Bottom line: Restaurateurs: open when you’re ready and not before—or own the consequences.
I do have a reason to restate this philosophy right now—my first visit to Trestle Tavern, Scott Evans’ new restaurant in the old Fresco space next to King’s English Bookshop—and the “rye dumplings” I was served that turned out to be “crackers.”
Evans has opened several successful restaurants in Salt Lake City: Pago, Finca, East Liberty Tap House and Hub & Spoke, the last few in a fairly short-time period. Trestle Tavern is housed in one of the prize restaurant locations in Salt Lake. The tiny restaurant and the trellised patio have the kind of organically quirky charm that can’t be planned by an architect or “concepted” by a designer. No one would make a dining room this small, inconvenient and inaccessible if they had a reasonable choice, but what ought to be drawbacks are advantages here, creating the authentic and endearing eccentricity Americans love in European restaurants but consistently fail in counterfeiting at home. Evans jumped on it when previous tenant Mikel Trapp decided to close Fresco and I don’t blame him. This is the kind of space Evans does best with.
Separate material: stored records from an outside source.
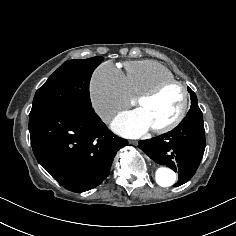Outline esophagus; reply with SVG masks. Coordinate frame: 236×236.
<instances>
[{
    "label": "esophagus",
    "instance_id": "34e87169",
    "mask_svg": "<svg viewBox=\"0 0 236 236\" xmlns=\"http://www.w3.org/2000/svg\"><path fill=\"white\" fill-rule=\"evenodd\" d=\"M129 143L131 144V145H137V141L136 140H131V141H129Z\"/></svg>",
    "mask_w": 236,
    "mask_h": 236
}]
</instances>
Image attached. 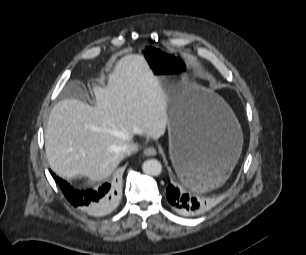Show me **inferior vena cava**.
<instances>
[{
  "label": "inferior vena cava",
  "instance_id": "inferior-vena-cava-1",
  "mask_svg": "<svg viewBox=\"0 0 306 255\" xmlns=\"http://www.w3.org/2000/svg\"><path fill=\"white\" fill-rule=\"evenodd\" d=\"M120 150L125 155H130L133 152H136L138 150V145L133 143V142H129V143H126L123 146H121Z\"/></svg>",
  "mask_w": 306,
  "mask_h": 255
}]
</instances>
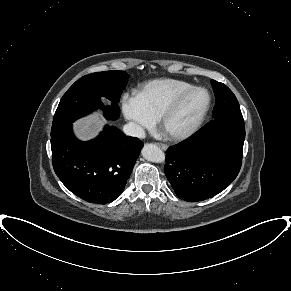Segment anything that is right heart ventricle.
I'll return each instance as SVG.
<instances>
[{
  "label": "right heart ventricle",
  "instance_id": "1",
  "mask_svg": "<svg viewBox=\"0 0 291 291\" xmlns=\"http://www.w3.org/2000/svg\"><path fill=\"white\" fill-rule=\"evenodd\" d=\"M192 86L193 84L184 80L160 78L143 85L136 97L143 108L156 120L174 97Z\"/></svg>",
  "mask_w": 291,
  "mask_h": 291
}]
</instances>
I’m not sure why he settled on Eastern Europe as the culinary inspiration, though. I know that national food magazines, consumer and trade, have trumpeted Eastern Europe as the next big food trend. I’ve eaten at Kachka in Portland. And there are no chic Eastern European restaurants in Utah. When pierogies and cabbage rolls sweep the nation, Trestle Tavern is poised at the head of the pack.
I’m just not sure that Eastern European is a cuisine Utahns, who are still leery of eating rabbit, are hungering for yet.
Smoked trout cakes are exactly what they sound like, though—like crab cakes but made with smoked trout, and chicken paprikash made with Mary’s chicken had a delightfully light and spicy paprika sauce. Cabbage rolls made with red cabbage—pretty or uncomfortably anatomical-looking, we couldn’t quite decide—were filled with mushrooms or braised oxtail and short grain rice. Since our first visit that’s been changed to “braised beef” on the menu and I hope there’s therefore more of it and that the rolls are cooked until the cabbage ribs are tenderer.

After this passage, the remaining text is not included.